TEXTE À LIRE:

--

B. BERNARD DAVID, CHARGÉ DE MISSION « PROSPECTIVE STRATÉGIQUE » AU CEA

Je vais effectivement vous parler de la prospective stratégique, telle que nous la menons au niveau de la Direction générale du CEA qui, depuis le début de 2010, s'appelle Commissariat à l'énergie atomique et aux énergies alternatives, ce qui correspond d'ailleurs à un scénario que nous avions prévu ; mais le logo reste a priori le même.

Avant de parler du futur, je vais faire un petit retour dans le passé pour vous rappeler d'où vient le CEA et ce qu'il est aujourd'hui , car c'est important pour comprendre la suite. La création du CEA en octobre 1945 traduit alors la volonté de l'Etat de prendre rang parmi les grandes Nations qui maîtrisent la puissance de l'atome.

--

EXTRAITS DE DONNÉES:
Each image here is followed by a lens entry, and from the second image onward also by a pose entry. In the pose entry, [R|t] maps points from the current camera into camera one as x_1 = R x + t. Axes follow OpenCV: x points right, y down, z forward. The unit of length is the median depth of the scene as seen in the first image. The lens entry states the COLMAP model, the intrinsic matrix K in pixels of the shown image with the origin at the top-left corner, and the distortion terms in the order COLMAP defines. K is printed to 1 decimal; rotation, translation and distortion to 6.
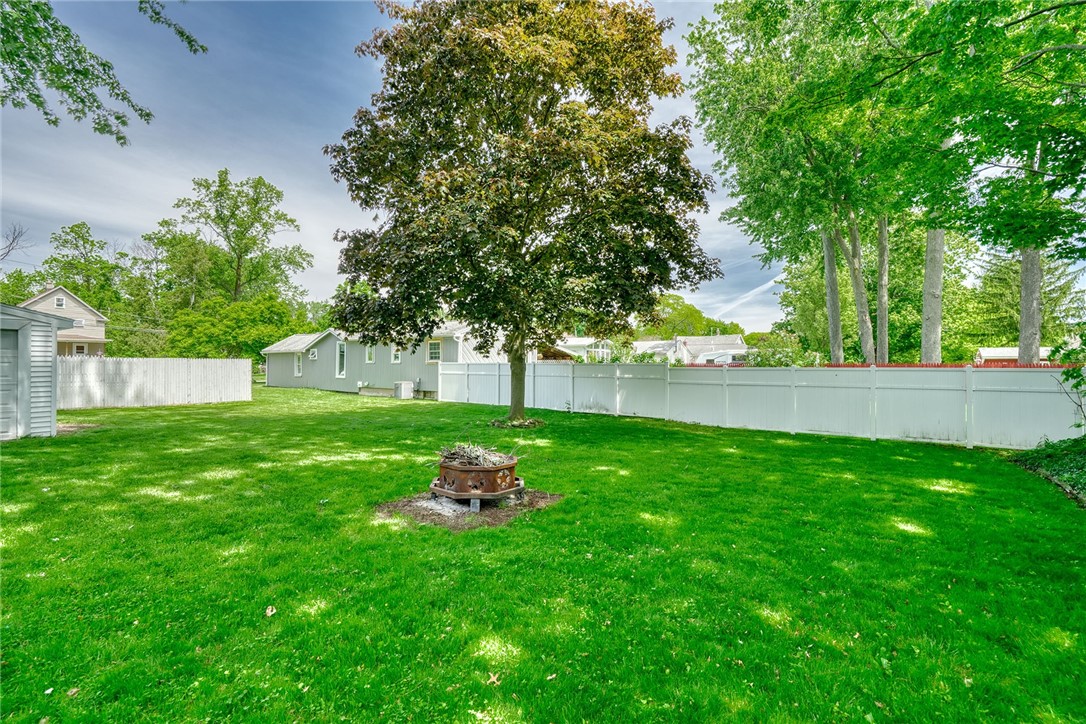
lens RADIAL K [[495.4, 0, 543.7], [0, 495.4, 365.4], [0, 0, 1]] dist [-0.001067, 0.000031]
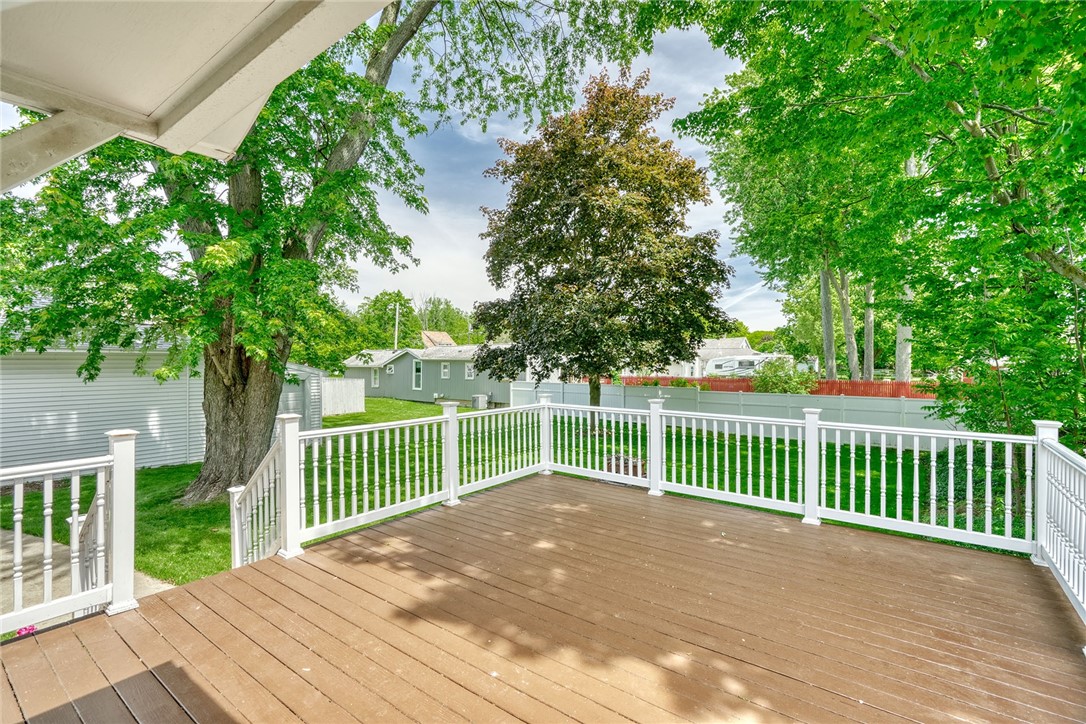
lens RADIAL K [[495.4, 0, 542.8], [0, 495.4, 359.7], [0, 0, 1]] dist [-0.001067, 0.000031]
pose [[0.999965, -0.003611, -0.007490, -0.091291], [0.003607, 0.999993, -0.000610, -0.044773], [0.007492, 0.000583, 0.999972, -0.202850]]
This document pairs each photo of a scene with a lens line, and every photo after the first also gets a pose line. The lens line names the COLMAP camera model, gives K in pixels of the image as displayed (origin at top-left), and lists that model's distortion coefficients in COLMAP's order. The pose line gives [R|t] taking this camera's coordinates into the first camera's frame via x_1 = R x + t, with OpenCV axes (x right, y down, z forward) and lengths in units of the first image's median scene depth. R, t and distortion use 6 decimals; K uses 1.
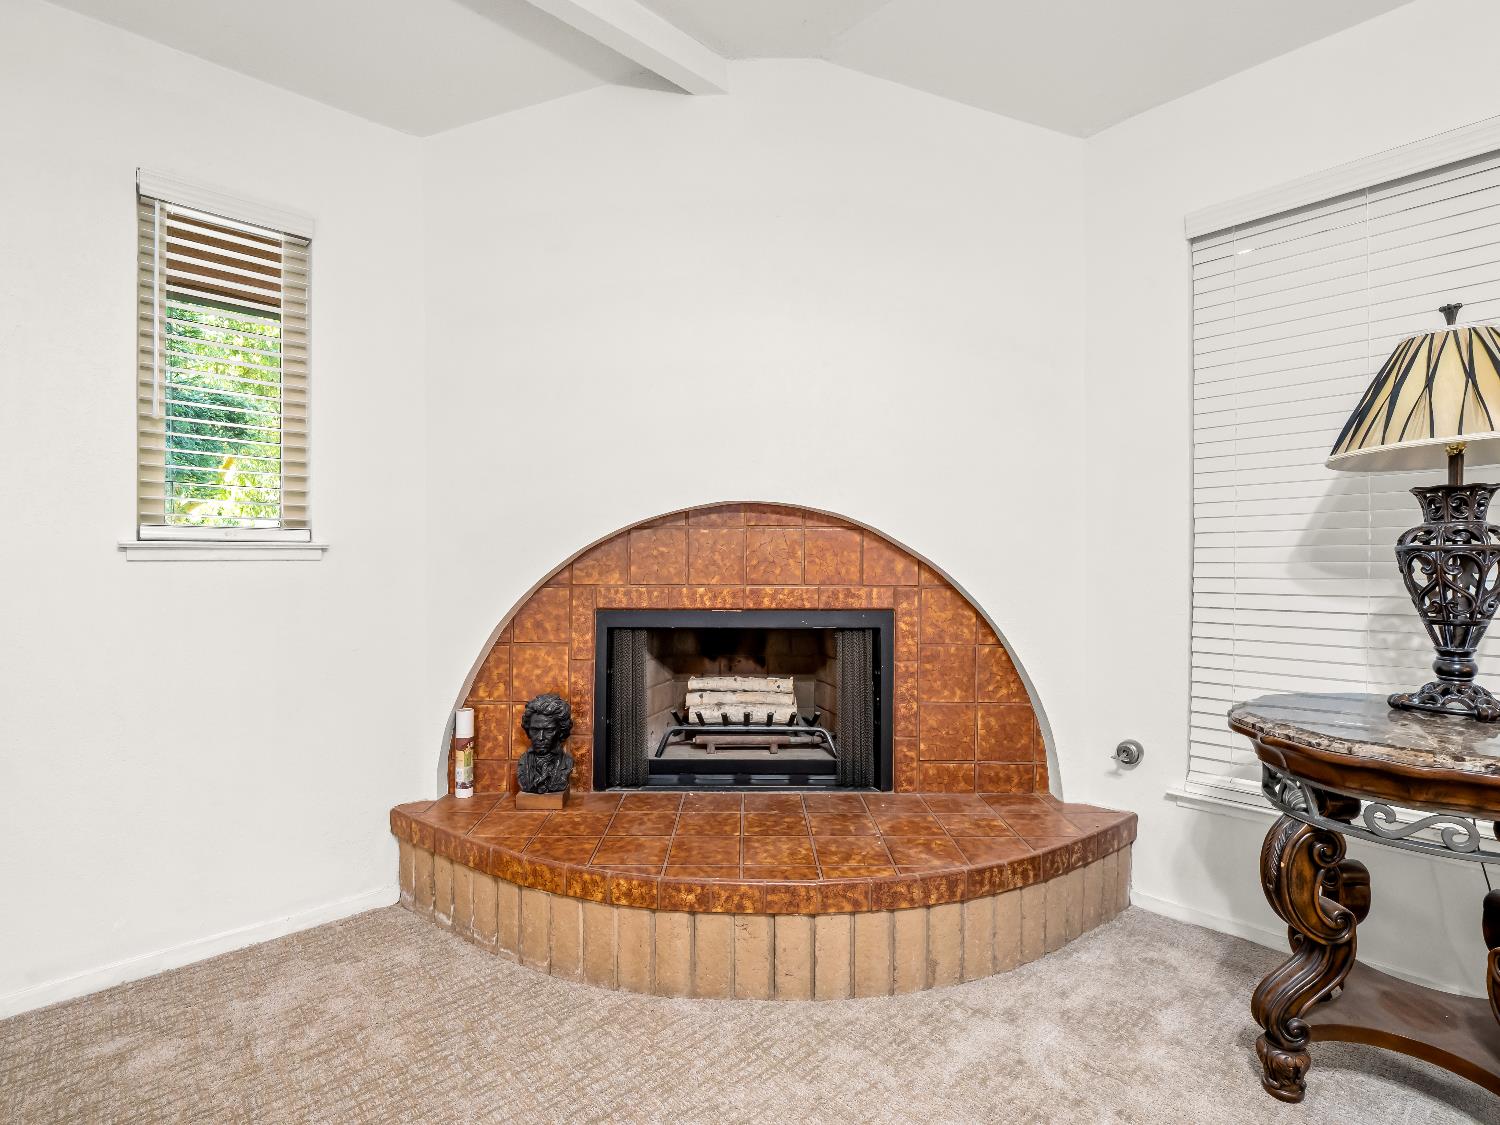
lens RADIAL K [[737.8, 0, 750.0], [0, 737.8, 562.5], [0, 0, 1]] dist [-0.004252, -0.000785]
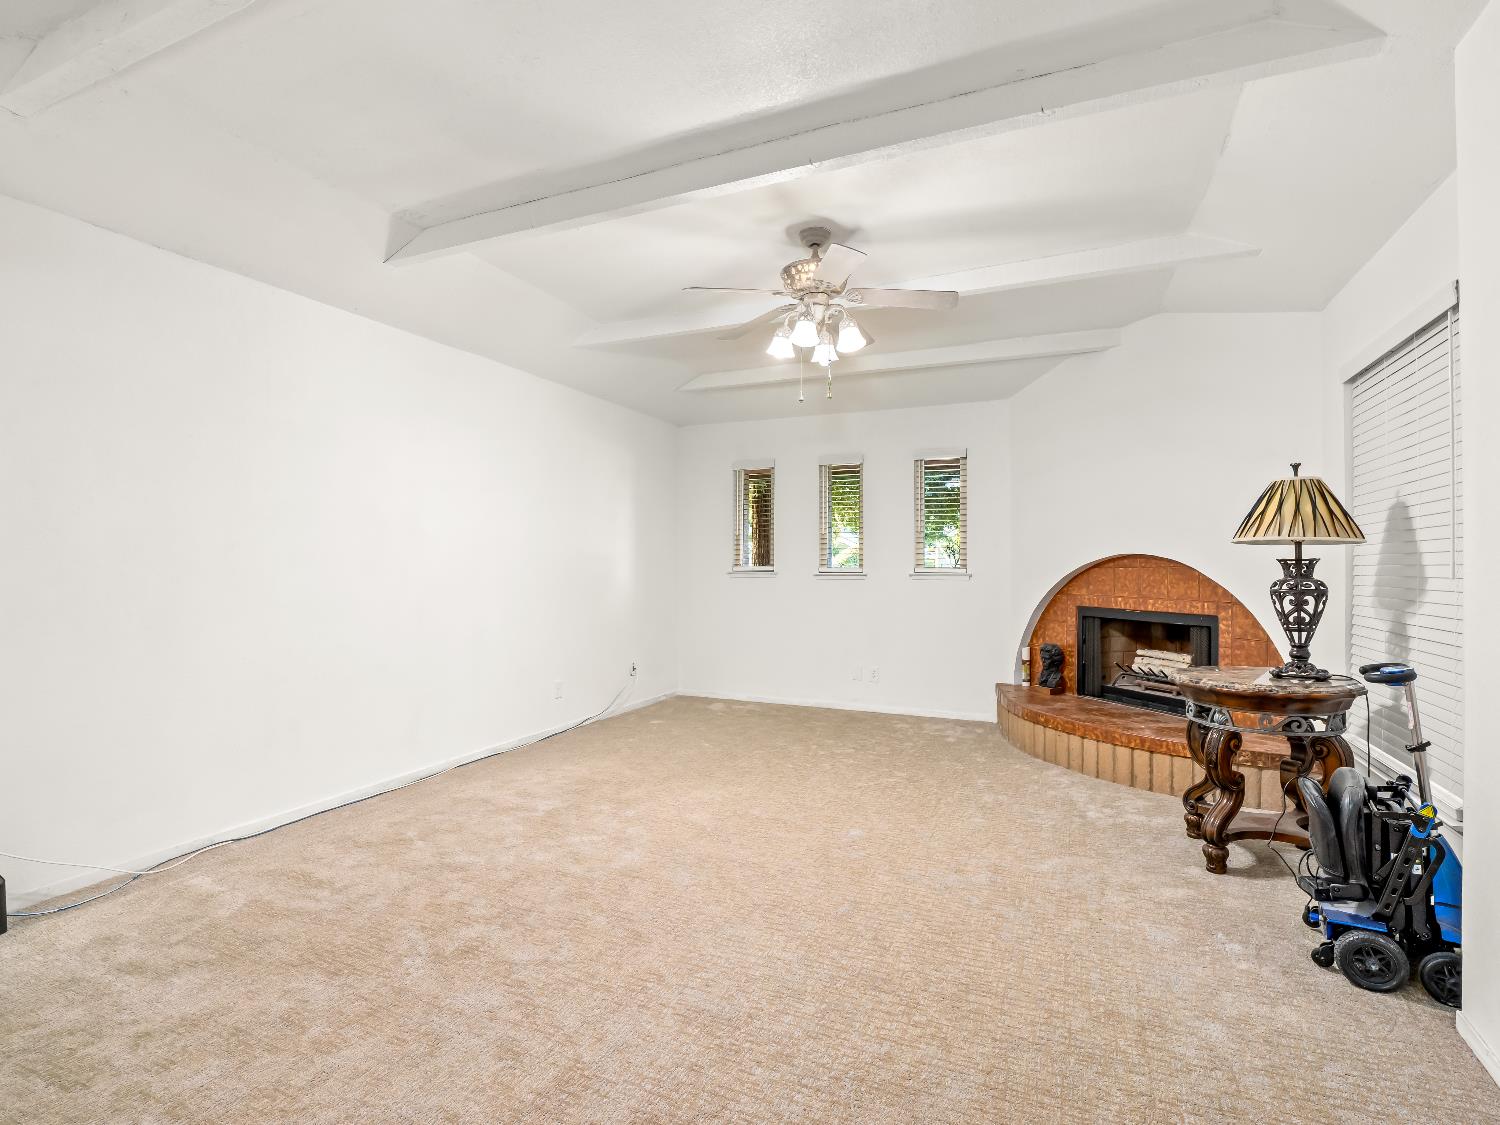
lens RADIAL K [[737.8, 0, 750.0], [0, 737.8, 562.5], [0, 0, 1]] dist [-0.004252, -0.000785]
pose [[0.397949, 0.002389, -0.917404, 1.324266], [-0.009463, 0.999954, -0.001502, -0.047498], [0.917359, 0.009279, 0.397954, -0.663674]]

--

EXERCICE 1:
D'après le texte sur la prospective stratégique au CEA, quand le CEA a-t-il été créé ?
EXERCICE 2:
Reprenez le texte sur la prospective stratégique au CEA après sa dernière phrase et poursuivez-le.
Le matériel placé après le texte n'a aucun lien avec celui-ci.

VOTRE RÉPONSE 1:
En octobre 1945.

VOTRE RÉPONSE 2:
De cela découle ensuite une aventure assez extraordinaire : la Direction des applications militaires née en 1958 pour développer les têtes nucléaires qui équipent nos forces océaniques et aéroportées. Côté civil, le passage de la recherche aux applications électronucléaire conduit au développement d'une ingénierie qui sera filialisée, et que vous connaissez. C'était Cogema, Technicatome, Intercontrole, qui sont tous regroupés aujourd'hui au sein d'Areva.

Pour les besoins de la défense, le CEA s'investit dans la microélectronique. Là aussi, l'ampleur prise par l'activité génère des filiales industrielles avec la création de STMicroelectronics, Soitec, etc. Aujourd'hui, c'est dans d'autres domaines que se développent les technologies diffusantes du CEA : les technologies de l'information, de la santé et les nouvelles technologies de l'énergie. Tout ceci conduit à un organisme de recherche technologique au spectre très large, qui comporte aujourd'hui 15 800 personnes pour 3,9 milliards d'euros de budget et 10 centres de recherche.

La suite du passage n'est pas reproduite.